French Women and Heart Attack

27, Aug, 2012 by

French Women and Heart DiseaseData published today shows that the death rate from acute heart attack (STEMI - ST Elevation Myocardial Infarction) has declined in France during the last fifteen years. These are results from the so-called FAST-MI registry that were published this morning at the Annual Meeting of the European Society of Cardiology in Munich, Germany. The same trend has been observed in many other European countries as well as the United States. This is attributed to better treatment as well as changes in patient profile and behaviour. What is, however surprising in the French data is an increase in the number of younger patients, particularly women. The proportion of women with heart attack, younger than 60 years increased from 12 to 26 percent within fifteen years. The prevalence of risk factors among these women is certainly worth thinking about. In fifteen years, smoking increased from 37 percent to 73 percent and obesity from 18 percent to 27 percent, among women younger than 60 years who had a heart attack. The proportion of young patients not having high blood pressure, diabetes, or high blood levels of cholesterol also increased markedly.

These results are quite striking for a number of reasons. Firstly, smoking stands out as a risk factor in this group of young patients. Secondly, obesity seems to play a stronger and more important role as a risk factor than before.
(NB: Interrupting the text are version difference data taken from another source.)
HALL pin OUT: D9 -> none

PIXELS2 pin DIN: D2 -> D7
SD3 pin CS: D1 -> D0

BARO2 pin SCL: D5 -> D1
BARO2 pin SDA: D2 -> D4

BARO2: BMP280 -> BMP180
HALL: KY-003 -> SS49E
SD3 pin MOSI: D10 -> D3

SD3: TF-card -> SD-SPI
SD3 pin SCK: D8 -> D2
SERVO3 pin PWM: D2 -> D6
Thirdly, traditional risk factors, such as high blood pressure, diabetes and high blood cholesterol seem to play a minor role.

Considering that the young women in the FAST – MI registry tended not to have high cholesterol levels nor high blood pressure, one has to wonder about a possible  role of inflammation. We do know that inflammation is involved in atherosclerosis and acute coronary events, although a causative role has yet to be defined and proven or unproven. Inflammation is certainly related to both obesity and smoking and could therefore, at least in theory, be a common link explaining the changes in risk profile among French women suffering a heart attack. I wonder if the French paradox is till alive and well.

3 Comments

  1. Kent Chapman

    Stress itself is a high risk factor for STEMI; perhaps the highest. See Robert Sapolsky,
    “Why Zebras Don’t Get Ulcers”

  2. They seem to have given up dark chocolate and red wine in favor of smoking and whatever food is making them fat.

    As women don’t usually present with the normal chest pain symptoms when they are having an AMI (like complaining about kidney pain)…is the drastic jump in percentages partly due to better/earlier identification of the women having heart attacks? Was there always this many heart attacks and we were just missing them?

    • Doc´s opinion

      Time from symptom onset to hospital admission decreased, which certainly indicates better/earlier identification by the patients. However, the proportianal increase in heart attack rate among younger women appears to be real, and not not due to better diagnosis, as this should be reflected to all age groups.